* Task details *
According to the text on starting a tax preparation business, how many pages does the federal tax code alone contain?

───── Excerpted text

What You Need for a Thriving Tax Preparation Business

Tax preparation is a growing industry in the U.S. Services for completing and filing government forms are responsible for more than 82 million income tax returns and generate about $9 billion in revenue. According to the Bureau of Labor Statistics, tax preparation is growing at an average of ten percent per year, with 1.2 million professionals in the industry.

What does tax preparation entail?

Tax preparers have four primary responsibilities. They interview the client, gather the information for the return, complete the forms, and file them. This type of business covers everything from W-2 and 1099-MISC forms to health care coverage and deductions. Preparers use tax return software to help them fill out forms to make the job quicker. They also use their expertise in looking for deductions and other tax-saving opportunities for their clients.

Why do people hire tax preparers?

Many taxpayers would rather pay for services rather than file their tax returns. Hiring someone else would make the filings more accurate, which means fewer chances of auditing. The tax code is also complicated; the federal tax code alone has more than 70,000 pages, making filing impractical for business owners. If you are thinking of establishing a tax preparation business, here are things you should keep in mind.

  1. Do you have the capabilities and training? Aside from an inclination towards or skill in numbers, you need to train to become a tax preparer. It means you need to invest at least 60 hours of training in classes starting from $150. This business involves helping other people, which means fostering relationships through your skills.

──────────
───── Available data

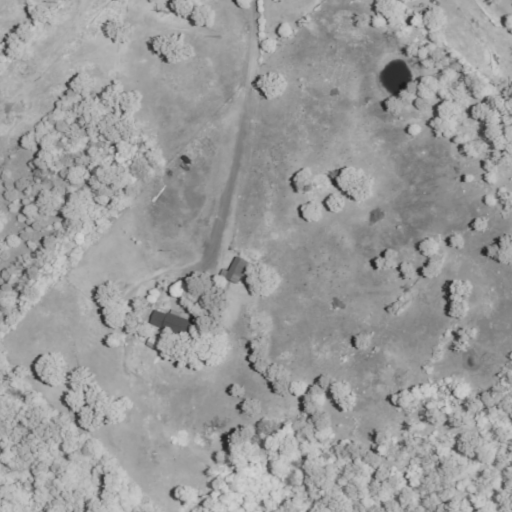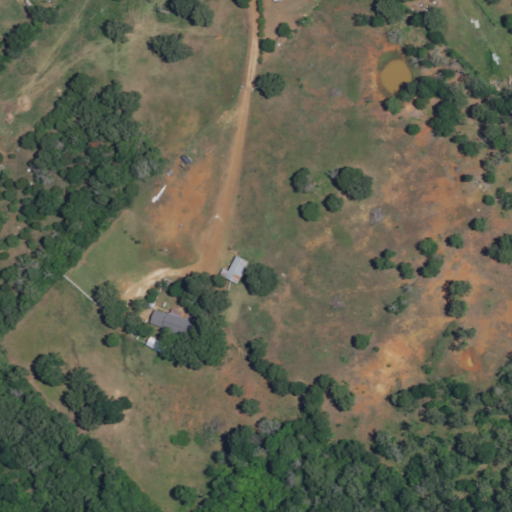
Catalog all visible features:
road: (240, 139)
building: (238, 270)
building: (177, 322)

──────────

* The answer *
More than 70,000 pages.